I sit here feeling completely lost in myself. Change is a part of life, so why do I immediately react with such cautious pessimism? When did I become so afraid of change or taking risks? I can't remember the exact date, but I wasn't always this way. Was I? Surely at least during my later teen years I held some kind of confidence in my decisions and capabilities. Where the hell did that mental mindset go?
I've been working for Gary for fifteen years now. There was a gap of a couple of years when he sold his first company and left. During that time I had a wonderful boss named Larry but for a larger company that never compensated, never acknowledged and he had no power to help me. I was barely getting by at that time and when Gary started up yet another business venture with promises of more pay and benefits I left Larry (sobbing) to follow Gary again.

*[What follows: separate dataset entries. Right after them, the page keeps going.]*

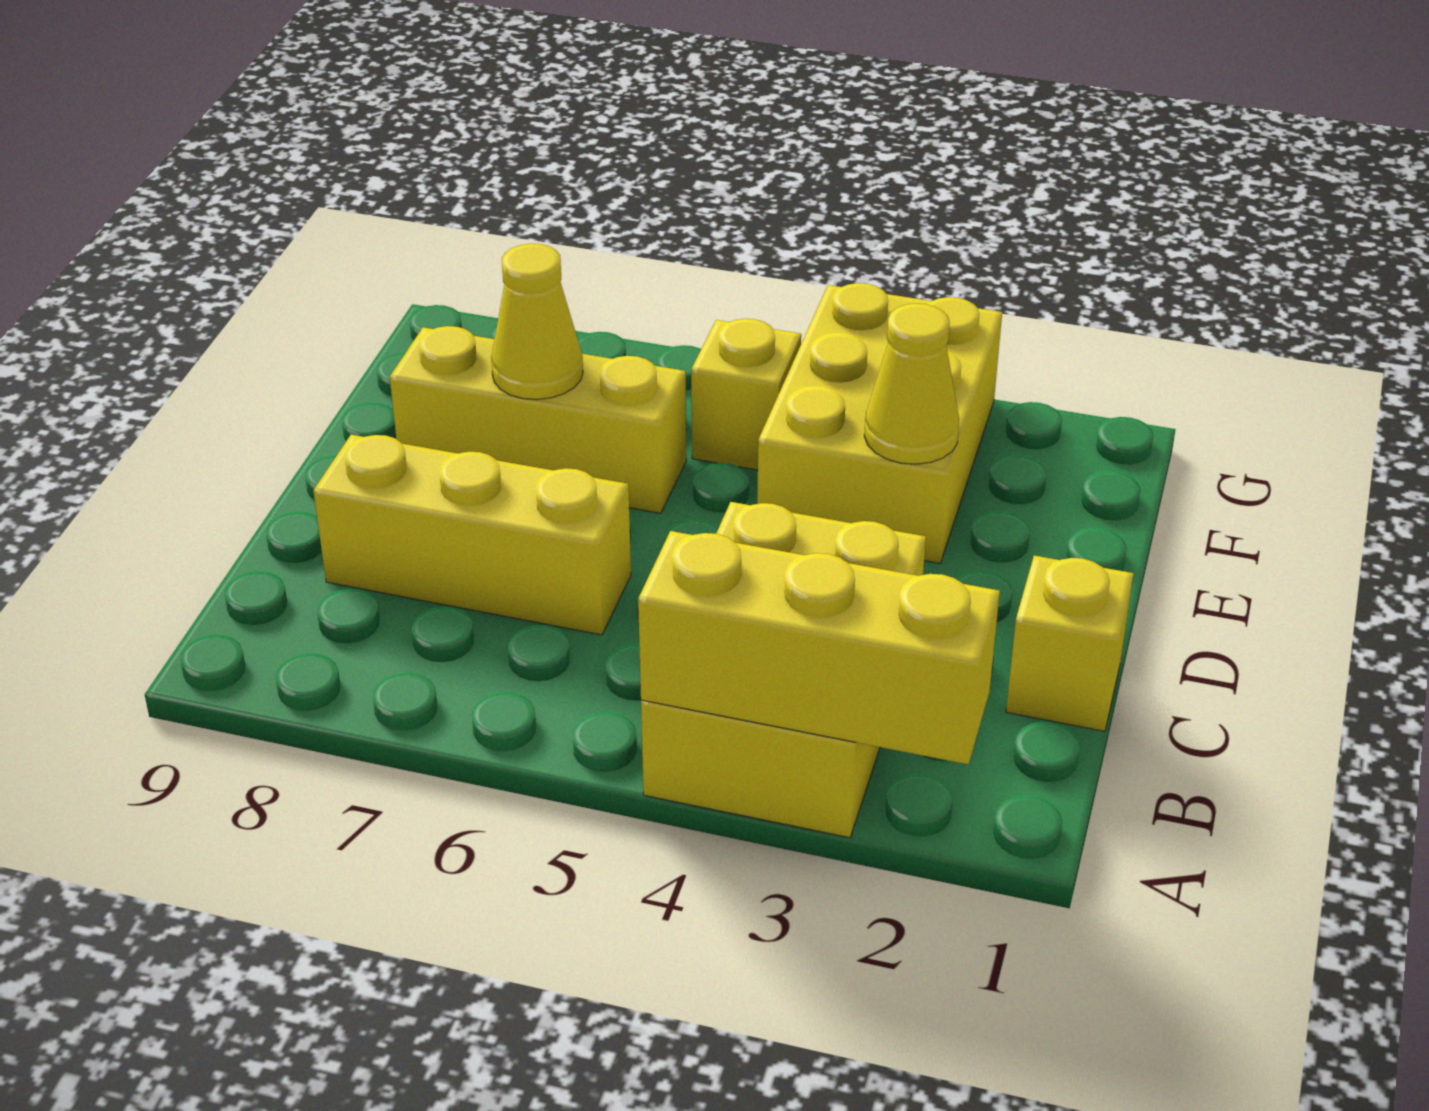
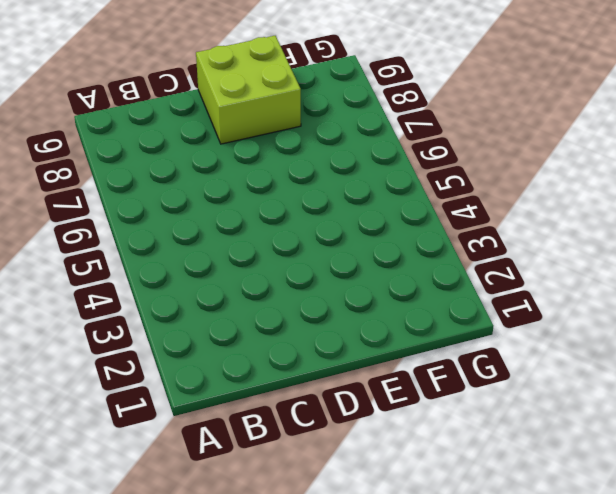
lime 2x2 brick [196,36,301,144] -> yellow 1x3 brick [390,326,686,513]
none -> yellow 2x3 brick [641,502,926,838]
none -> yellow 1x1 brick [1006,556,1134,731]

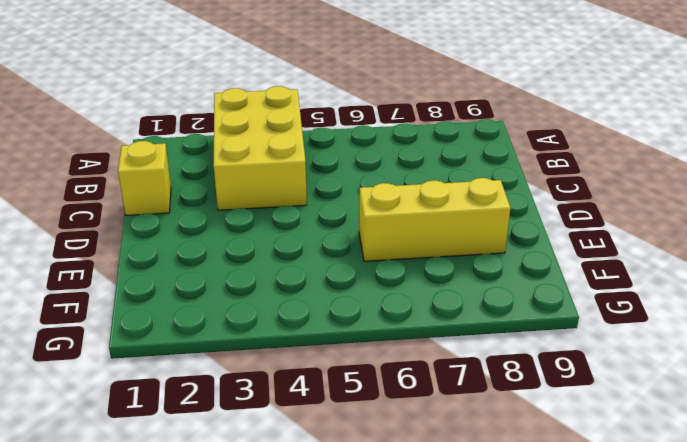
none -> yellow 1x3 brick [313,435,631,635]
none -> yellow 2x3 brick [757,283,1002,563]

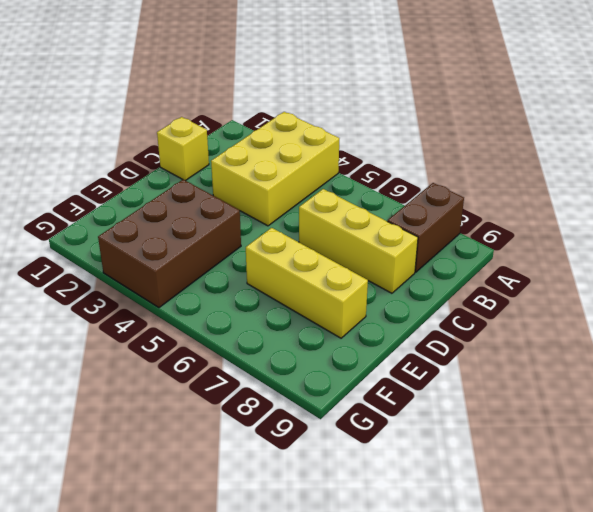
brown 1x2 brick [387,183,464,272] -> none
brown 2x3 brick [98,180,241,308] -> yellow 2x3 brick [757,283,1002,563]
none -> yellow 1x1 brick [691,319,801,470]
none -> yellow 1x3 brick [638,531,1000,764]

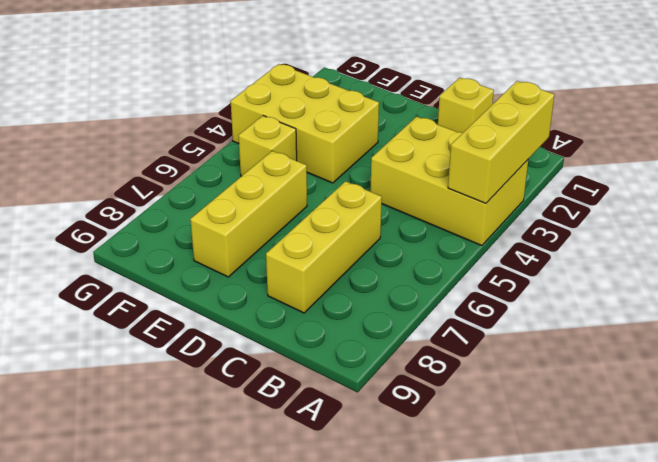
none -> yellow 1x1 cone [864,304,959,464]
none -> yellow 1x1 cone [491,244,583,400]

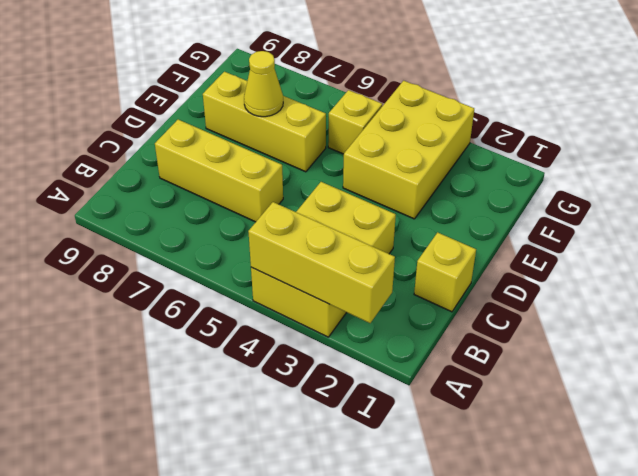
none -> yellow 1x1 cone [864,304,959,464]

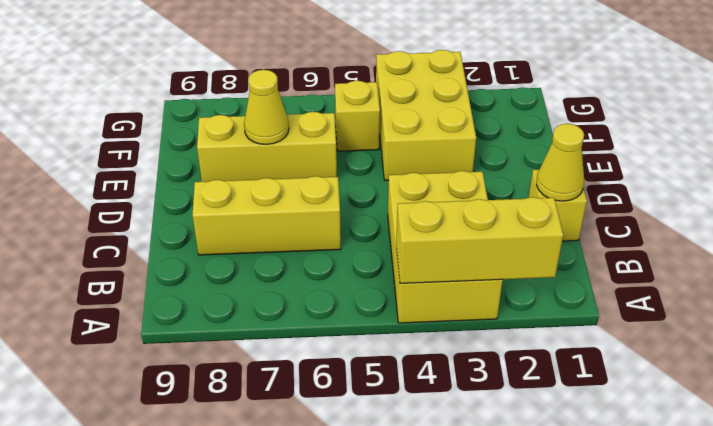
yellow 1x1 cone [537,124,584,201] -> yellow 1x1 cone moved to [864,304,959,464]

Here we are again, he has sold the business to a larger company and now; with little notice, is leaving again. This time we are very short staffed, no replacement for him in sight, he's not giving any advice....nothing. What will happen to us? I struggle to keep those worse case scenario thoughts out of my mind.

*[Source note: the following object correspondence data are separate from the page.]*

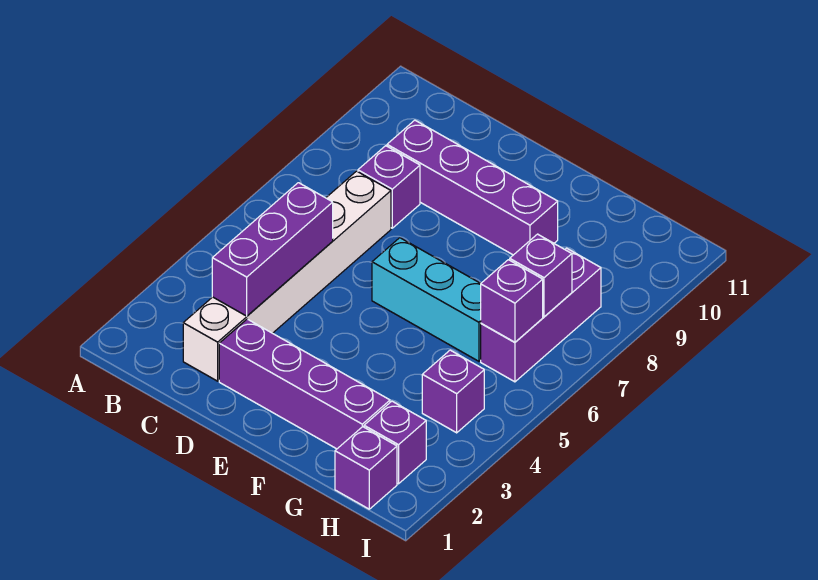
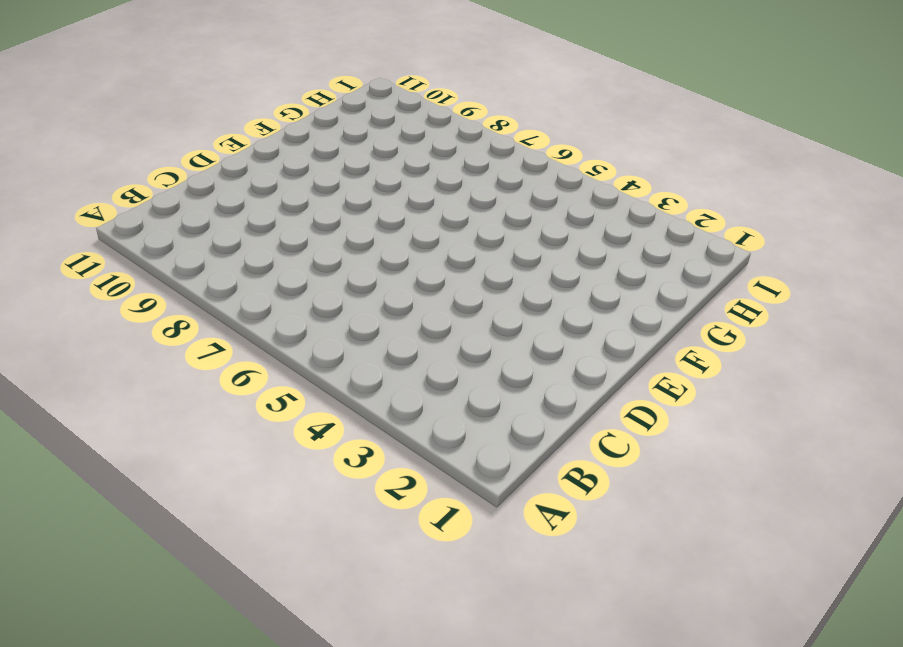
none -> white 1x6 brick [183,171,391,381]
none -> purple 1x1 brick [358,146,420,228]
none -> purple 1x4 brick [387,120,558,255]

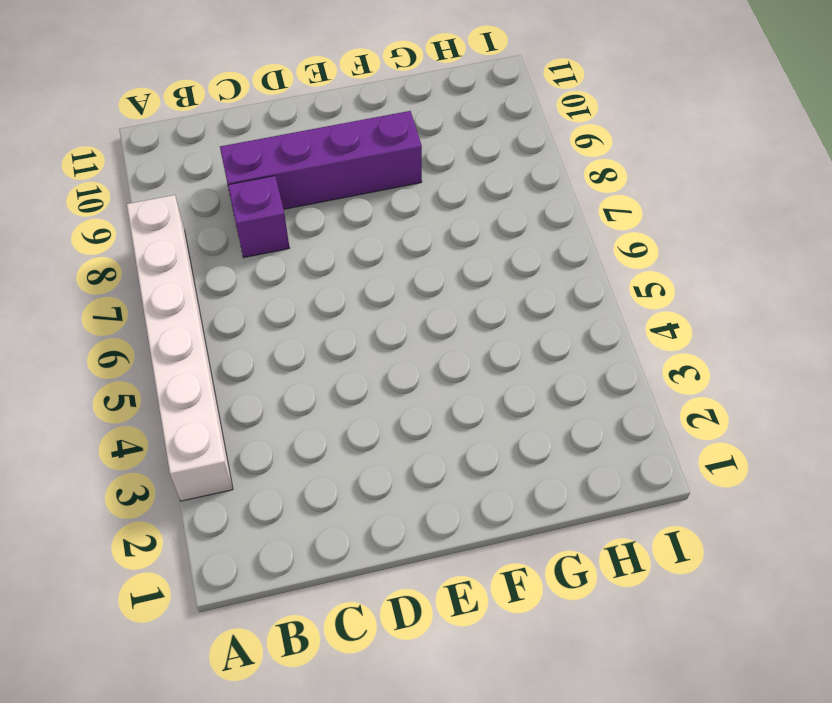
white 1x6 brick [127,195,233,501] -> white 1x6 brick moved to [183,171,391,381]
none -> purple 1x4 brick [219,319,390,449]
none -> cyan 1x3 brick [372,238,481,361]
none -> purple 1x1 brick [335,427,397,509]

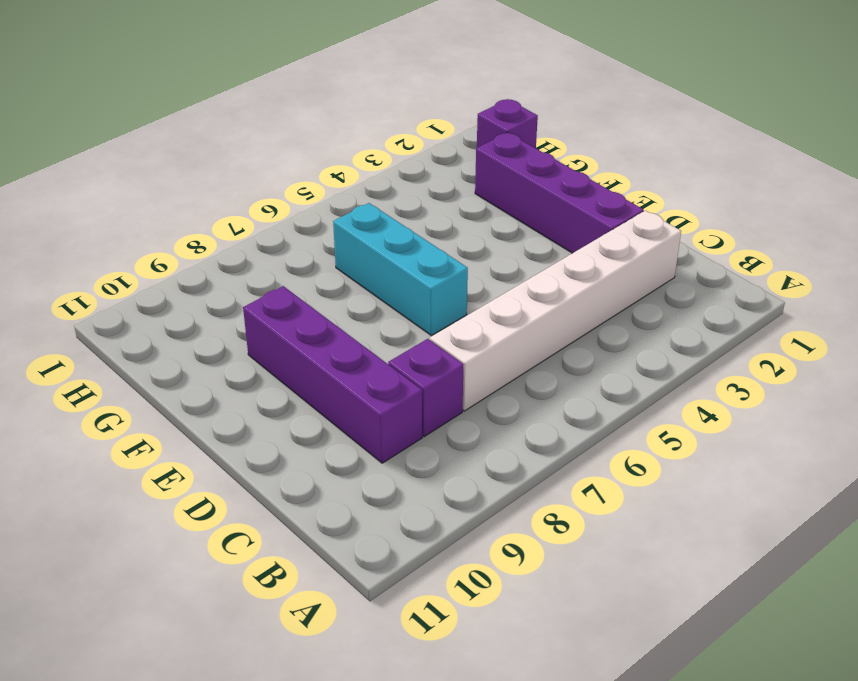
none -> purple 1x1 brick [364,401,426,484]
none -> purple 1x1 brick [422,350,484,433]
none -> purple 1x3 brick [481,248,601,382]

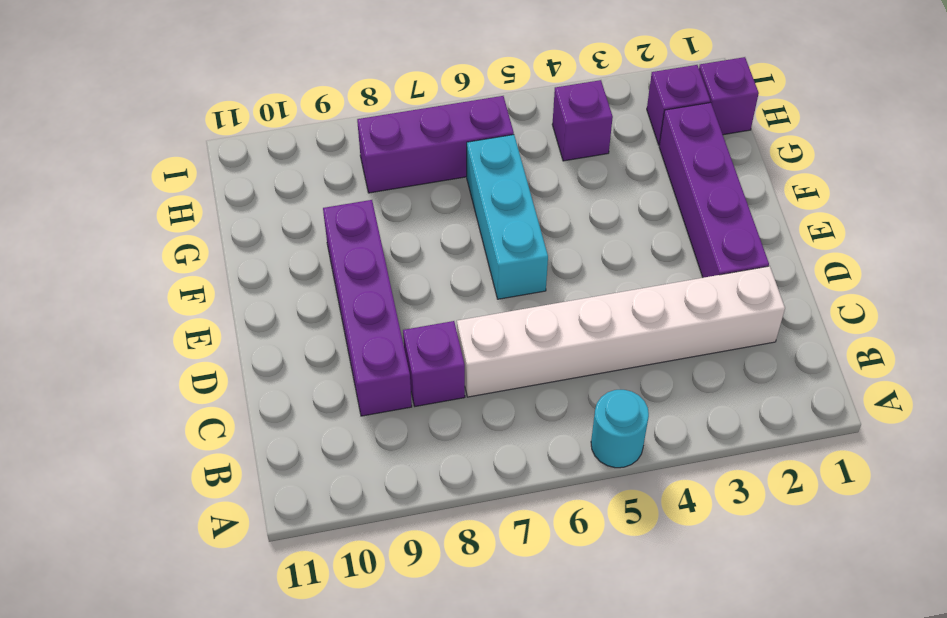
cyan 1x1 round brick [591,390,649,468] -> none
none -> purple 1x3 brick [212,183,333,316]
none -> purple 1x1 brick [481,260,543,342]
none -> purple 1x1 brick [510,234,572,317]

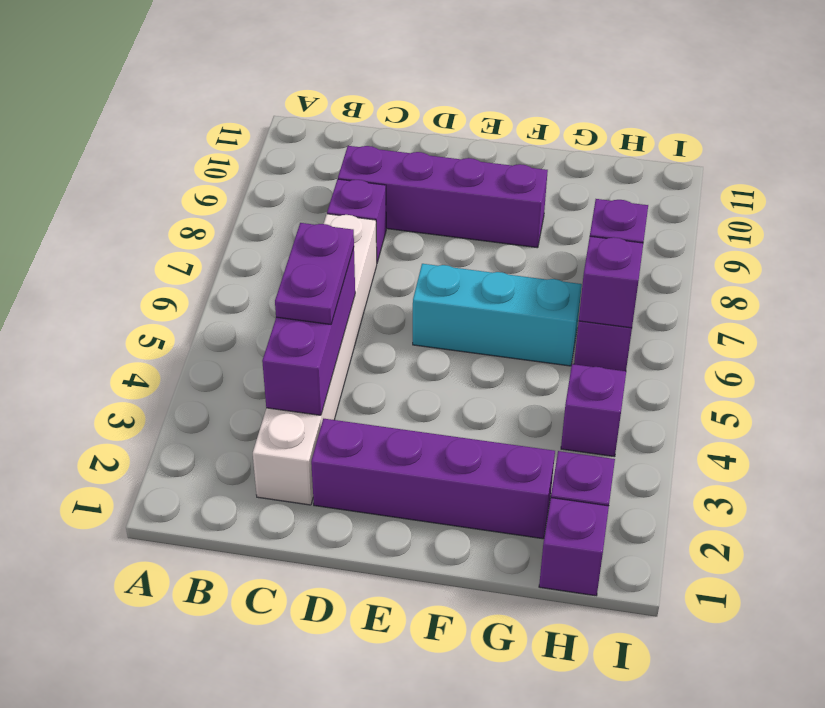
purple 1x2 plate [275,223,354,324] -> none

I remember being a little concerned in the past when all these acquisitions and departures were occurring, but back then I rented, had no children and the economy wasn't in the crapper. Now things are different on all three of those levels.
So back to the top. That inquiry to how my brain works and why I must fight to think on a positive level. I am thankful for all I have. The love I have, the love I receive and the beauty of my children. My life could totally change right here and right now if I could only change my perspective. That's the battle I face within myself - why the hell can't I just break away from the darkness? This isn't my dream job by far and desperately want to find my purpose and live out my dream. Question is: What is that dream? I don't really know. I love to cook, love to write and love being home to create. How do I build a career from that? Where do I begin? How can I pay the bills during this thought process?
Change can be good, even if I do get let go. It will force me to take action and hopefully go in a completely different direction. They say the first step in obtaining your ideal career or purpose in life is to address the barriers that are holding you back. So far, the first barrier that is obvious to me is myself.